[Stored data]
____

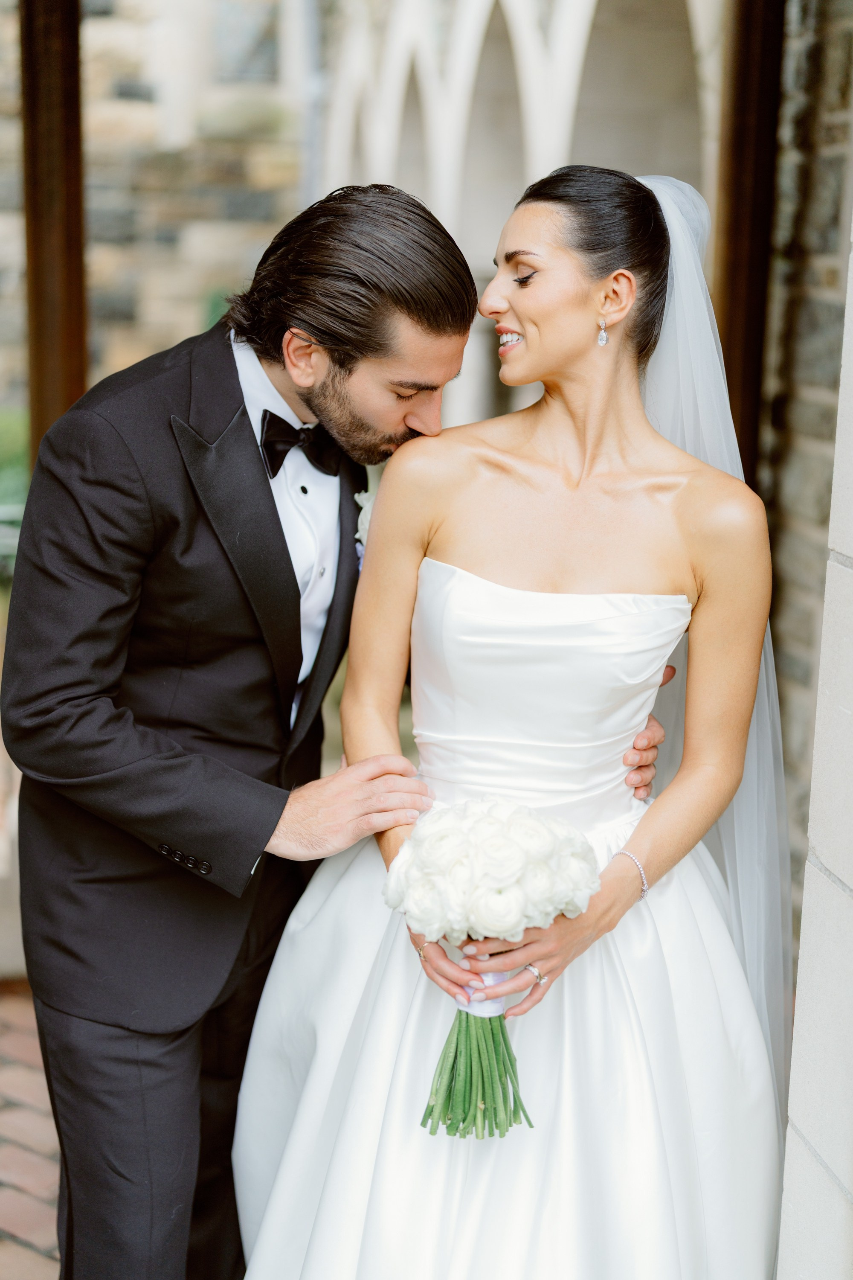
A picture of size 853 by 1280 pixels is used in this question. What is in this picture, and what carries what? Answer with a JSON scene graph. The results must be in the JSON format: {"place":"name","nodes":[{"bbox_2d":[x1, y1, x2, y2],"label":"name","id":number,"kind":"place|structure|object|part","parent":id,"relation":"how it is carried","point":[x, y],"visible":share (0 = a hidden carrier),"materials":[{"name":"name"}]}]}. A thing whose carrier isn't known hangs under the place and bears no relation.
{"place":"outdoors","nodes":[
{"label":"outdoors","id":0,"kind":"place"},
{"bbox_2d":[0,978,60,1279],"label":"brick pavement","id":1,"kind":"structure","parent":0,"point":[13,1090],"materials":[{"name":"red brick"}]},
{"bbox_2d":[0,0,308,411],"label":"stone wall","id":2,"kind":"structure","parent":0,"point":[192,314],"materials":[{"name":"stone"}]},
{"bbox_2d":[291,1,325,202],"label":"drainpipe","id":3,"kind":"object","parent":2,"relation":"attached to","point":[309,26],"visible":0.55,"materials":[{"name":"grey metal"}]},
{"bbox_2d":[759,0,852,895],"label":"stone wall","id":4,"kind":"structure","parent":0,"point":[797,136],"materials":[{"name":"stone"}]},
{"bbox_2d":[712,0,787,477],"label":"wooden post","id":5,"kind":"structure","parent":4,"relation":"attached to","point":[735,231],"materials":[{"name":"brown wood"}]},
{"bbox_2d":[778,209,852,1276],"label":"stone pillar","id":6,"kind":"structure","parent":0,"point":[809,1136],"materials":[{"name":"white stone"}]},
{"label":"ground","id":7,"kind":"structure","parent":0},
{"bbox_2d":[0,408,29,582],"label":"shrub","id":8,"kind":"object","parent":7,"relation":"on","point":[3,442],"visible":0.34,"materials":[{"name":"green plant"}]},
{"bbox_2d":[20,0,88,457],"label":"wooden post","id":9,"kind":"object","parent":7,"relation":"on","point":[60,364],"visible":0.61,"materials":[{"name":"brown wood"}]},
{"bbox_2d":[0,177,665,1279],"label":"man","id":10,"kind":"object","parent":7,"relation":"on","point":[117,1118],"visible":0.88},
{"bbox_2d":[235,162,791,1279],"label":"woman","id":11,"kind":"object","parent":7,"relation":"on","point":[630,329],"visible":0.93},
{"bbox_2d":[384,800,601,1137],"label":"bouquet","id":12,"kind":"object","parent":11,"relation":"in","point":[491,827],"visible":0.97,"materials":[{"name":"white plant"}]},
{"label":"stems","id":13,"kind":"part","parent":12,"relation":"part of","materials":[{"name":"green plant"}]},
{"bbox_2d":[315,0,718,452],"label":"stone archway","id":14,"kind":"object","parent":7,"relation":"on","point":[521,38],"visible":0.4,"materials":[{"name":"white stone"}]}
]}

____

(WHAT IS REQUIRED): Your copy must hold every record above in its exact wording and must hold no pictures.

(TASK OUTPUT):
A picture of size 853 by 1280 pixels is used in this question. What is in this picture, and what carries what? Answer with a JSON scene graph. The results must be in the JSON format: {"place":"name","nodes":[{"bbox_2d":[x1, y1, x2, y2],"label":"name","id":number,"kind":"place|structure|object|part","parent":id,"relation":"how it is carried","point":[x, y],"visible":share (0 = a hidden carrier),"materials":[{"name":"name"}]}]}. A thing whose carrier isn't known hangs under the place and bears no relation.
{"place":"outdoors","nodes":[
{"label":"outdoors","id":0,"kind":"place"},
{"bbox_2d":[0,978,60,1279],"label":"brick pavement","id":1,"kind":"structure","parent":0,"point":[13,1090],"materials":[{"name":"red brick"}]},
{"bbox_2d":[0,0,308,411],"label":"stone wall","id":2,"kind":"structure","parent":0,"point":[192,314],"materials":[{"name":"stone"}]},
{"bbox_2d":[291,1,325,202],"label":"drainpipe","id":3,"kind":"object","parent":2,"relation":"attached to","point":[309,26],"visible":0.55,"materials":[{"name":"grey metal"}]},
{"bbox_2d":[759,0,852,895],"label":"stone wall","id":4,"kind":"structure","parent":0,"point":[797,136],"materials":[{"name":"stone"}]},
{"bbox_2d":[712,0,787,477],"label":"wooden post","id":5,"kind":"structure","parent":4,"relation":"attached to","point":[735,231],"materials":[{"name":"brown wood"}]},
{"bbox_2d":[778,209,852,1276],"label":"stone pillar","id":6,"kind":"structure","parent":0,"point":[809,1136],"materials":[{"name":"white stone"}]},
{"label":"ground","id":7,"kind":"structure","parent":0},
{"bbox_2d":[0,408,29,582],"label":"shrub","id":8,"kind":"object","parent":7,"relation":"on","point":[3,442],"visible":0.34,"materials":[{"name":"green plant"}]},
{"bbox_2d":[20,0,88,457],"label":"wooden post","id":9,"kind":"object","parent":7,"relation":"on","point":[60,364],"visible":0.61,"materials":[{"name":"brown wood"}]},
{"bbox_2d":[0,177,665,1279],"label":"man","id":10,"kind":"object","parent":7,"relation":"on","point":[117,1118],"visible":0.88},
{"bbox_2d":[235,162,791,1279],"label":"woman","id":11,"kind":"object","parent":7,"relation":"on","point":[630,329],"visible":0.93},
{"bbox_2d":[384,800,601,1137],"label":"bouquet","id":12,"kind":"object","parent":11,"relation":"in","point":[491,827],"visible":0.97,"materials":[{"name":"white plant"}]},
{"label":"stems","id":13,"kind":"part","parent":12,"relation":"part of","materials":[{"name":"green plant"}]},
{"bbox_2d":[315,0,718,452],"label":"stone archway","id":14,"kind":"object","parent":7,"relation":"on","point":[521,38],"visible":0.4,"materials":[{"name":"white stone"}]}
]}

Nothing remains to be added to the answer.